Trade group for US autonomous non-corporate entities

The National Cooperative Business Association (NCBA) is a United States membership organization for cooperatives, which are businesses that are jointly owned and democratically controlled.

The association was founded in 1916 as the Cooperative League of the United States of America. Its founding president was medical doctor James Peter Warbasse, who served in that role until 1941.

NCBA members include some well-known United States consumer brands, such as Ace Hardware, Nationwide Insurance, Cabot Creamery, Organic Valley, Land O'Lakes, and CHS Inc.

==History==
In 1922, the League trademarked the twin pines symbol used to represent North American cooperatives. "The pine tree is an ancient symbol of endurance and immortality.

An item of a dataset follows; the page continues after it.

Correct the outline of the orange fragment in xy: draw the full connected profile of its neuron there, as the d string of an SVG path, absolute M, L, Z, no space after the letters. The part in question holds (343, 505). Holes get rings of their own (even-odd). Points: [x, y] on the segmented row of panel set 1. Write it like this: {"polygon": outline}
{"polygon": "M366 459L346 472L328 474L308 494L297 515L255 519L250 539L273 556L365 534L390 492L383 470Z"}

The two pines represent mutual cooperation—people helping people."

In its first few decades, it focused on consumer cooperation, and published a monthly magazine, "Co-operation".

After Warbasse, later presidents included: Murray B. Lincoln, former U.S. Congressman Jerry Voorhis, Stanley Dreyer, Glenn Anderson, Morgan Williams, Bob Scherer, Russell C. Notar, Paul Hazen, and Michael Beall.

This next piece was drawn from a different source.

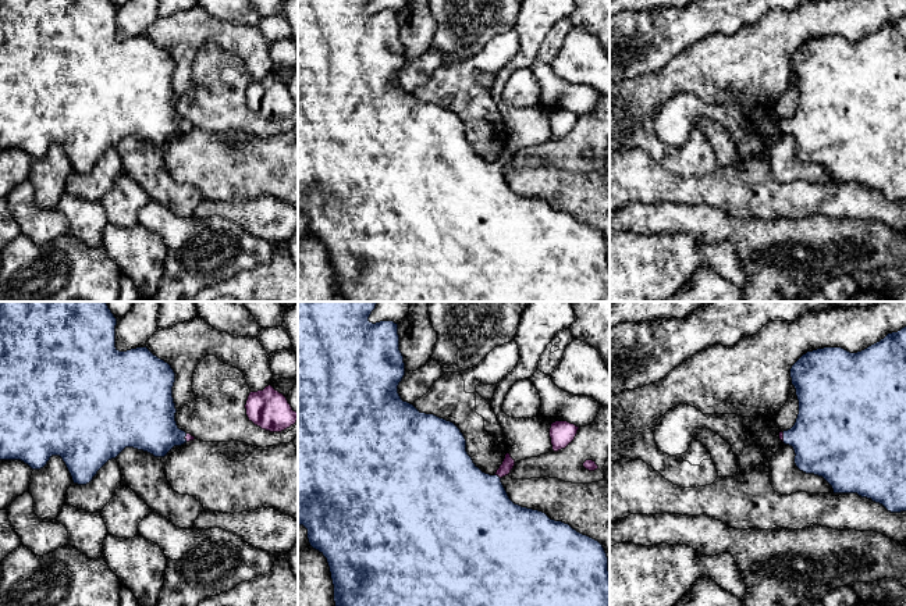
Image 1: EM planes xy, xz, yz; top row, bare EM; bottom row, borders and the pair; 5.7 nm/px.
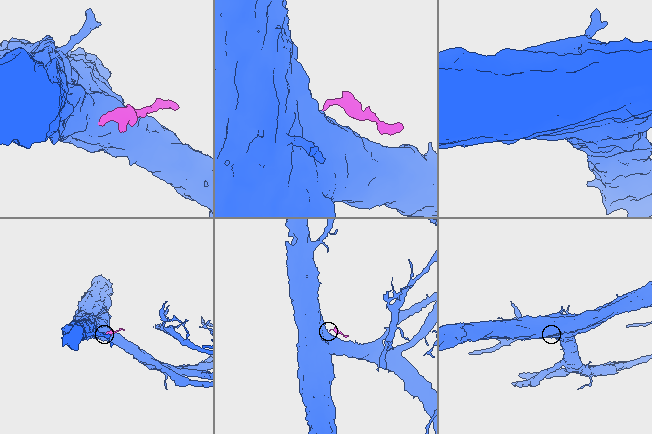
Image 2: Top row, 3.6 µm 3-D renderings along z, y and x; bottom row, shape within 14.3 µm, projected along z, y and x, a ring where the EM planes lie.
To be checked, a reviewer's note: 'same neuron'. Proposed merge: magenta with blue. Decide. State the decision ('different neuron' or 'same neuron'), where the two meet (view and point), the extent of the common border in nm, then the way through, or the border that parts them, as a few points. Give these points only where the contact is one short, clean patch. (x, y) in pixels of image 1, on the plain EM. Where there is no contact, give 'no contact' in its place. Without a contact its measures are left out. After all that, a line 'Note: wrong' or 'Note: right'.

The organization changed its name to NCBA in 1985.

In 2000 the group lobbied the Internet Corporation for Assigned Names and Numbers to establish a new top-level domain exclusively for cooperative organizations. The domain, .coop, became active in 2002.

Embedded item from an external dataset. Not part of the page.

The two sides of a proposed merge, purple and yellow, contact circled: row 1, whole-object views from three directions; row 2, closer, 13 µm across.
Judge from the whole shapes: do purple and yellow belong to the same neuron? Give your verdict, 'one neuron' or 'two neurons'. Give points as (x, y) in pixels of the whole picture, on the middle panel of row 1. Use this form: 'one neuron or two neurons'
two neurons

In November 2015, after the resignation of Michael Beall, Judy Ziewacz became interim CEO until she was appointed by the board of directors as president and CEO effective February 1, 2016. Ziewacz was the first woman to hold the office of president and CEO in NCBA CLUSA's 100 years of service. She was succeeded two years later by Doug O'Brien.

== Mission ==
The association's mission is "to develop, advance and protect cooperative enterprise." It is one of the oldest non-profit coop and trade association in the U.S. NCBA has been operating internationally since 1953 with a mission to "alleviate poverty through social and economic empowerment."